Thursday, July 19, 2007

Francais, s'il vous plait

Dangit, I used to be so good at French. I used to be the star of my class. I read and wrote it incredibly well, then when I moved to France, I spoke it incredibly well. I didn't adapt to the culture so much, but I spoke dern good French.

When I moved to New Orleans, I got a job in tourist information. I got to speak French at least once a week, keeping everything moving. Having a co-worker who spoke fluently as well really helped - he and I would speak to each other mostly in French.

Then I moved to California, and now here, and ain't nobody speaks French. I'm still loosely in touch with the family I lived with in France. Every time they e-mail me, I can read everything they write to me just fine, but responding to them takes a good long while of floundering in Alta Vista's Babel Fish and a few drafts before I can send anything off.

The daughter of the family I stayed with (my host sister) sent me an e-mail several days ago announcing that she's expecting her second baby. I'm ecstatic for her and for the whole family, they're great people. I wanted to email her back with the following:
Well, that's fantastic! *Older son* will make a wonderful big brother, I'm sure. Here's to a happy, healthy baby! I can't wait to see the ultrasounds. You're braver than me; Ace is it! Love, Stacey
Can you believe it took me 20 minutes to e-mail that? Forget accents, hello American keyboard. *sigh* Part of it is the embarassment... I spent 4 months with these people, quite possibly the nicest family you could ever find, and they opened their home to someone who promised to use French for the rest of her life. They spent their own money to send me to a private Catholic school, not to mention housing me in their FAB villa blocks from the Mediterranean, hello. They took me to Nice, to Cannes, to Aix en Provence, to Avignon... basically all over the southeast of France, AND to Italy. They invested a lot of their own money (not only money from my exchange student program) and time and effort into me, and 10 years later, I can't even say something as simple as the above exchange.

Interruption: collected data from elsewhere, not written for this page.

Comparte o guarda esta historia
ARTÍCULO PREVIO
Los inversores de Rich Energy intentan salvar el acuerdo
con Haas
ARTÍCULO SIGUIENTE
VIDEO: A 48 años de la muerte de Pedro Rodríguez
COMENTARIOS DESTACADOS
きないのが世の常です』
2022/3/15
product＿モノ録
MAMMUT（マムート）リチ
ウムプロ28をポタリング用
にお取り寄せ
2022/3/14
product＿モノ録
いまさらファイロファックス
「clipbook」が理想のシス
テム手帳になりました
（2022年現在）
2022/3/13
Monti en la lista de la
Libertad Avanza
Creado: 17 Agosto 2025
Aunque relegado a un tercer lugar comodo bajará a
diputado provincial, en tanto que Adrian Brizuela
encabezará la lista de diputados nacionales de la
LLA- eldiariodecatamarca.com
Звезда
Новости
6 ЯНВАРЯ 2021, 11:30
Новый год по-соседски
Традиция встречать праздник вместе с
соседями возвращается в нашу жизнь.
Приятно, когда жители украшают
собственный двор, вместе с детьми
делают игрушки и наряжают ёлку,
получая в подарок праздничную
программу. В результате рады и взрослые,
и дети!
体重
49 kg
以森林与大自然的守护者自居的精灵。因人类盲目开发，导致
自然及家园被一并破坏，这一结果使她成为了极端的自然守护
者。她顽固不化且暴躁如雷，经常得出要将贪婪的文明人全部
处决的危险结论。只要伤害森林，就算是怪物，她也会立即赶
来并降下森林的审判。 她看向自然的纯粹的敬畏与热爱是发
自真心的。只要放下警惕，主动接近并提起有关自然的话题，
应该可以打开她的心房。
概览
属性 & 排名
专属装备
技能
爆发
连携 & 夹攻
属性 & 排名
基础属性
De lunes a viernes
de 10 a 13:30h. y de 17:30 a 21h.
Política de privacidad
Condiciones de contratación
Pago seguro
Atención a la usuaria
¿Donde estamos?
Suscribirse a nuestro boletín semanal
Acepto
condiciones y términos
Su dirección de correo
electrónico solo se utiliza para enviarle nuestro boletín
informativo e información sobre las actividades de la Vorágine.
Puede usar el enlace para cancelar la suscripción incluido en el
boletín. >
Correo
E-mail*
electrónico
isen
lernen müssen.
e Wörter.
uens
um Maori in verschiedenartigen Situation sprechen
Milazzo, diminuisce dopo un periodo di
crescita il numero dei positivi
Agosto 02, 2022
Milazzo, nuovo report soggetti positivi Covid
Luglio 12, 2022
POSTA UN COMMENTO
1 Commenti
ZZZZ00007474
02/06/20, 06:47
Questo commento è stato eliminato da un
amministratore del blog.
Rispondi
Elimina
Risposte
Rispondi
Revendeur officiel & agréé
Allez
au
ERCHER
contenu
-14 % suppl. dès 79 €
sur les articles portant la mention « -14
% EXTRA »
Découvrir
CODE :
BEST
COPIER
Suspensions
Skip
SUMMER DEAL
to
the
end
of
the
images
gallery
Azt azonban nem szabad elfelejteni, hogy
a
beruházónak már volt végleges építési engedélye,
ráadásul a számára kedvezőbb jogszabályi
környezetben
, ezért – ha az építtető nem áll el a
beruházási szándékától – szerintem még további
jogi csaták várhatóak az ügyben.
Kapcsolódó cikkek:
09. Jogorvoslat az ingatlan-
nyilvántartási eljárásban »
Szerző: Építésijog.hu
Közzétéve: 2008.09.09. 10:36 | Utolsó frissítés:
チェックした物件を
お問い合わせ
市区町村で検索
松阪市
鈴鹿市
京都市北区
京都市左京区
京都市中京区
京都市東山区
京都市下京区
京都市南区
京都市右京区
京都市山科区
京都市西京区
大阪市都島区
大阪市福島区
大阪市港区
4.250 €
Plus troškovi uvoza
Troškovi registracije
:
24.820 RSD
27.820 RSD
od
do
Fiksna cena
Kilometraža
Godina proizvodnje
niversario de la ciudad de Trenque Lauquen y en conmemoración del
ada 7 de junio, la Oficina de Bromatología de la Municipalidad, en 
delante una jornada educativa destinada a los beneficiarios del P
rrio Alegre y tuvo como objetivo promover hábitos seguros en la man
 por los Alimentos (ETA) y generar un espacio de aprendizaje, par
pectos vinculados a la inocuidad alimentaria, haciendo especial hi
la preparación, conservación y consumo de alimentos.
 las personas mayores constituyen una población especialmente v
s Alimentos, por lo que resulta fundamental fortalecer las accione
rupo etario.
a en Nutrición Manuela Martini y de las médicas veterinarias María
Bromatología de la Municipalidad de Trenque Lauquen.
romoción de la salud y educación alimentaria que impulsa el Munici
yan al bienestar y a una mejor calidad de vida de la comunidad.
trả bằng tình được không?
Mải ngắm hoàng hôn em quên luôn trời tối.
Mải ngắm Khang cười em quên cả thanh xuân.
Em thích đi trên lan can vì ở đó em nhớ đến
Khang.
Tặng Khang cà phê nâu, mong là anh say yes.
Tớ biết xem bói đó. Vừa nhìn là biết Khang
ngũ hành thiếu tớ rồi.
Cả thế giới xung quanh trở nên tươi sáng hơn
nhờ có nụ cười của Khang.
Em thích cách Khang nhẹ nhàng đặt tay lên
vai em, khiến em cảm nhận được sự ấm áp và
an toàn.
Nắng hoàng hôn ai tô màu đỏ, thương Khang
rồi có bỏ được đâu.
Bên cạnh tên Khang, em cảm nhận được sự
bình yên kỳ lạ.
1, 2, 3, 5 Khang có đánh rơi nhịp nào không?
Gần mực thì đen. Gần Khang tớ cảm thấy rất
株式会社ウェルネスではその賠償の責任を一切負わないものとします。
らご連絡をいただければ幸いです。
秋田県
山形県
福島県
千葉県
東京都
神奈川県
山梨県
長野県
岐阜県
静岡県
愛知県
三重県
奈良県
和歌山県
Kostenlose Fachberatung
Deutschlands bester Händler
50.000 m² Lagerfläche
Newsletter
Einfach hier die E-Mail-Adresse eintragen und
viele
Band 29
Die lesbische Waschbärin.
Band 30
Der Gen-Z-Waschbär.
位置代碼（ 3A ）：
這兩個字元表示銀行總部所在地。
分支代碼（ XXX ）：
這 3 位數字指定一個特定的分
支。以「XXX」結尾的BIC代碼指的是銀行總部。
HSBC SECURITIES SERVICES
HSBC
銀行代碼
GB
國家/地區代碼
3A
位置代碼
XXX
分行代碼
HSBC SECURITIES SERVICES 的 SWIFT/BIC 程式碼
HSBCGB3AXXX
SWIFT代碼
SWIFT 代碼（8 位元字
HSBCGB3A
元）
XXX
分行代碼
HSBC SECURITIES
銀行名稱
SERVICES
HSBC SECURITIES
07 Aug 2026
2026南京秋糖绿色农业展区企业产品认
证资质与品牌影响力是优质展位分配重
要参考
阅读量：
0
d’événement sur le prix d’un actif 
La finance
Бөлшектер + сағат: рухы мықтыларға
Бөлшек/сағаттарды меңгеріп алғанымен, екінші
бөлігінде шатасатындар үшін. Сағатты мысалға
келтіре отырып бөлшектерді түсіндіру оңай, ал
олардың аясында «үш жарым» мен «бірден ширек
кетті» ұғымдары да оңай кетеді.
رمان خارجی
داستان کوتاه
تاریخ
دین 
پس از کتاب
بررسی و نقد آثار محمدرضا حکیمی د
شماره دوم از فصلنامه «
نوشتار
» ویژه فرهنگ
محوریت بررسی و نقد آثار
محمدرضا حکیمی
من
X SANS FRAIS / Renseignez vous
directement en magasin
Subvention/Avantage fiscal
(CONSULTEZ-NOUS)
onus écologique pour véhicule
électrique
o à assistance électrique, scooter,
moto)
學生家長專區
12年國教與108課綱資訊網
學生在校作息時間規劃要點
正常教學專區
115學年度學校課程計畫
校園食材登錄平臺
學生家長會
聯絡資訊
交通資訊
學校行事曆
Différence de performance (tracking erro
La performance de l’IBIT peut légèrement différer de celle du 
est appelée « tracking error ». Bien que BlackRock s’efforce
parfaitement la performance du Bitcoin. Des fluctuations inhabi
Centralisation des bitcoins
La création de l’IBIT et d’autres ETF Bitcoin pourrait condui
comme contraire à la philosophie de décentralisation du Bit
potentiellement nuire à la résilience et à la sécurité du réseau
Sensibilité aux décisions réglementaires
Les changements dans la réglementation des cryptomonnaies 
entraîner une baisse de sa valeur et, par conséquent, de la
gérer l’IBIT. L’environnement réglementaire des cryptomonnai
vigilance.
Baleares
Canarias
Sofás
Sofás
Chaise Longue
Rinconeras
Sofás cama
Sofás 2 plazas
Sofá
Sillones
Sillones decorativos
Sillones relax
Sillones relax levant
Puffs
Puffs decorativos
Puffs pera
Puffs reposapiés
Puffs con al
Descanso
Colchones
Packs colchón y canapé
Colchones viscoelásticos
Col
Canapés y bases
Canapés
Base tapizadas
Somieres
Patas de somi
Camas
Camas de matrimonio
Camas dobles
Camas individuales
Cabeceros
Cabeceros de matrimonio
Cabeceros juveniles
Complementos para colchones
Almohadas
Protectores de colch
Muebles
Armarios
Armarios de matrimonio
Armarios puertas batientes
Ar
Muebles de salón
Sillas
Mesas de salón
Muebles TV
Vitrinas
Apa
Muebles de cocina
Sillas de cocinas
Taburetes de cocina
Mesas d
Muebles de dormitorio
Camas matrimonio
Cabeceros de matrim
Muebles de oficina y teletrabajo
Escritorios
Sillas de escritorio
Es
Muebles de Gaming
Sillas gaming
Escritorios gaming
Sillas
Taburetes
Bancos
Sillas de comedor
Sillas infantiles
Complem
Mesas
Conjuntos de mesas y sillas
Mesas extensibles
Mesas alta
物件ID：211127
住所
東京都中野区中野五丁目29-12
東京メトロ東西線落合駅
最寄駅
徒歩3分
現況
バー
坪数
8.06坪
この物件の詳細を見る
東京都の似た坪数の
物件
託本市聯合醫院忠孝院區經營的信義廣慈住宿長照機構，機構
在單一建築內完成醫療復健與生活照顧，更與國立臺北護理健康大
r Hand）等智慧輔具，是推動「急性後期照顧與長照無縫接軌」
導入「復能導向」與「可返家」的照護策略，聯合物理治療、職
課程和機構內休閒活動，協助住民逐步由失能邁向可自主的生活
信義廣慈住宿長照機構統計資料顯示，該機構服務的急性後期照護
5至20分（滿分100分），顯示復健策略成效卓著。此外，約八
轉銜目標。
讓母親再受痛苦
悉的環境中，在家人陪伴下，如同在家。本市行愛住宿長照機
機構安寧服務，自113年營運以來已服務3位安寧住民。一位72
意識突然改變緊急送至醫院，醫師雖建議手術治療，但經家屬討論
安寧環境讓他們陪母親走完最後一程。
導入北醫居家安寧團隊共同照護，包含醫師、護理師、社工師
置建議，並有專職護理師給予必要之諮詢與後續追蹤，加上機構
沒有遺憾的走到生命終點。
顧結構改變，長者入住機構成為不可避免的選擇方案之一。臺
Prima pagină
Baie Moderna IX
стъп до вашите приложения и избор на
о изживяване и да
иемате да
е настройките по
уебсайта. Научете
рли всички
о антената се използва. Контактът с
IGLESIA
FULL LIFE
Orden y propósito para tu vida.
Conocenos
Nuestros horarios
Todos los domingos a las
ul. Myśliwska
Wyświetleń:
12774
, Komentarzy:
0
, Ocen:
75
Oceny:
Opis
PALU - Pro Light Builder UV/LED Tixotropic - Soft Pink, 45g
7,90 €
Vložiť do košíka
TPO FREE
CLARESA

But by George, I can still read it. I could probably hold a passable conversation. I thought about Sean Connery's name the other day and giggled at its French implications.

I would lovelovelove to take a few classes, just to get my tongue wrapped around the language again. Seriously though, who has the time? Once Drew gets home, it's all about making supper, eating, watching a little TV, cleaning up, and going to bed.

I dunno. Maybe I should just uproot us all and move to France. I know a flippin' sweet villa I can stay at for a while.

1 comment:

The DP said...

That is exactly how I am in German, you just need to talk more. You know what helped me in French? French chat rooms. I won't go to German chat rooms tho because Germans are just mean. They will be like "ha ha you are the suck".